This week Governor Roy Cooper announced that Durham muralist Cornelio Campos will be amongst six artists to be awarded the North Carolina Heritage Award in May of 2023.
Born in Cherán, in the region of Michoacán, Mexico, Campos is a self-taught artist based in Durham, North Carolina. Campos’s work draws on both the centuries-old traditions of Michoacán and his life in the United States to develop his own visual language as a painter and public muralist.
Campos has been featured on PBS NC, and in April of this year, the Durham County Main Library placed Campos’ mural “Wings of a Migrant Butterfly” on display in the space that houses the North Carolina Collection.
The mural, like much of Campos’ work, depicts themes of immigration.
“When they try to stop people from immigrating from one place to another, I think they are trying to stop something that comes naturally to human beings,” says Campos on the self-named website dedicated to his work. “Immigration is as natural for us as it is for the Monarch butterfly.

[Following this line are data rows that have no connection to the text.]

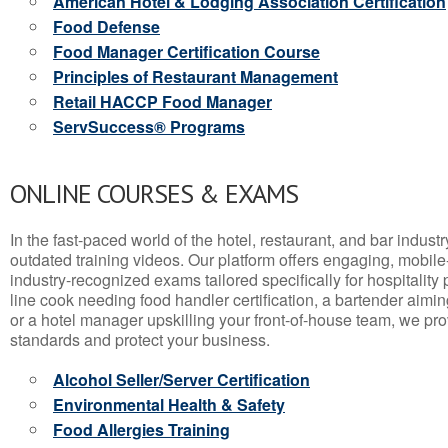
American Hotel & Lodging Association Certification
Food Defense
Food Manager Certification Course
Principles of Restaurant Management
Retail HACCP Food Manager
ServSuccess® Programs
ONLINE COURSES & EXAMS
In the fast-paced world of the hotel, restaurant, and bar indust
outdated training videos. Our platform offers engaging, mobile
industry-recognized exams tailored specifically for hospitality
line cook needing food handler certification, a bartender aimin
or a hotel manager upskilling your front-of-house team, we prov
standards and protect your business.
Alcohol Seller/Server Certification
Environmental Health & Safety
Food Allergies Training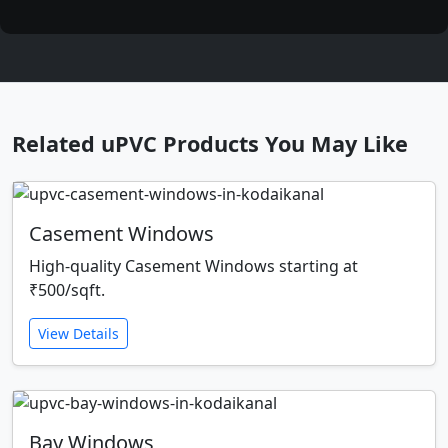
Related uPVC Products You May Like
Casement Windows
High-quality Casement Windows starting at
₹500/sqft.
View Details
Bay Windows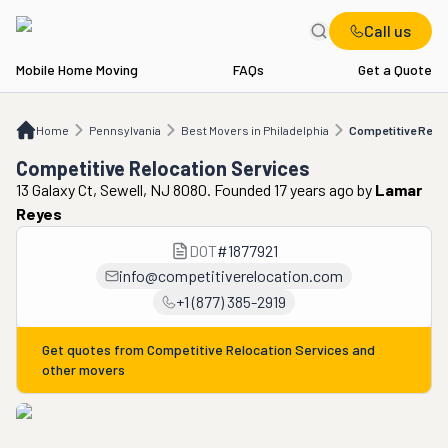
Call us
Mobile Home Moving
FAQs
Get a Quote
Home
PA
Best Movers in Philadelphia
Competitive Relocation Services
Home
Pennsylvania
Best Movers in Philadelphia
Competitive Reloc
Competitive Relocation Services
13 Galaxy Ct, Sewell, NJ 8080. Founded 17 years ago
by
Lamar
Reyes
DOT
#
1877921
info@competitiverelocation.com
+1 (877) 385-2919
Get quotes from
Competitive Relocation Services
and
other movers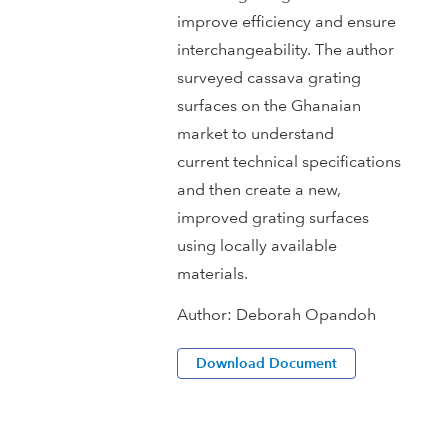
improve efficiency and ensure
interchangeability. The author
surveyed cassava grating
surfaces on the Ghanaian
market to understand
current technical specifications
and then create a new,
improved grating surfaces
using locally available
materials.
Author:
Deborah Opandoh
Download Document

I wish it could be that peaceful.”
Campos’ expressive, vibrant mural work has been showcased throughout Durham, most notably on the side of the Downtown Durham Convention Center, from a 2019 commission from the City of Durham.
“North Carolina’s traditional arts continue to reflect a unique sense of place and lived experiences of our diverse people,” Governor Cooper said in a press release. “I congratulate the 2023 recipients of the Heritage Award for their individual artistic accomplishments and for their commitments to the cultural life of our communities small and large, rural and urban.”

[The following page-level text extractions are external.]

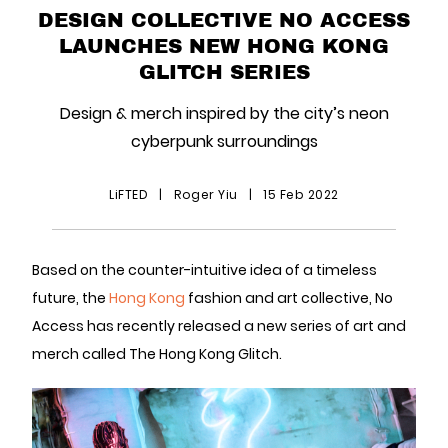
DESIGN COLLECTIVE NO ACCESS
LAUNCHES NEW HONG KONG
GLITCH SERIES
Design & merch inspired by the city’s neon
cyberpunk surroundings
LiFTED
|
Roger Yiu
|
15 Feb 2022
Based on the counter-intuitive idea of a timeless
future, the
Hong Kong
fashion and art collective, No
Access has recently released a new series of art and
merch called The Hong Kong Glitch.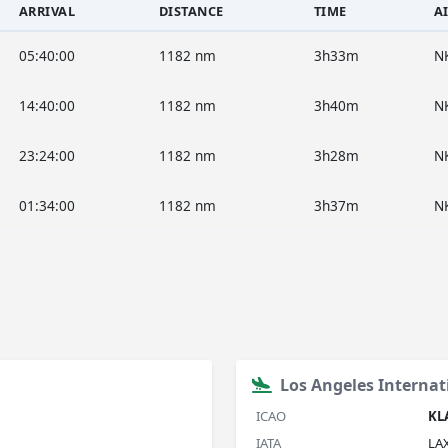
ARRIVAL
DISTANCE
TIME
A
05:40:00
1182 nm
3h33m
N
14:40:00
1182 nm
3h40m
N
23:24:00
1182 nm
3h28m
N
01:34:00
1182 nm
3h37m
N
Los Angeles Internat
ICAO
KL
IATA
LA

Each year the North Carolina Heritage Award has been given to six traditional artists for their contributions to the state’s cultural vitality, honoring over 130 artists since 1989. According to the press release, the five other Heritage Award recipients include “white oak basket maker Neal Thomas, Southern gospel and bluegrass musician Rhonda Gouge, champion old-time fiddler Richard Bowman, and Cherokee white-oak basket maker Louise Goings and her husband, the carver Butch Goings.” Recipients are nominated by their communities.
The 2023 Heritage Awards will be the first since the COVID-19 pandemic began.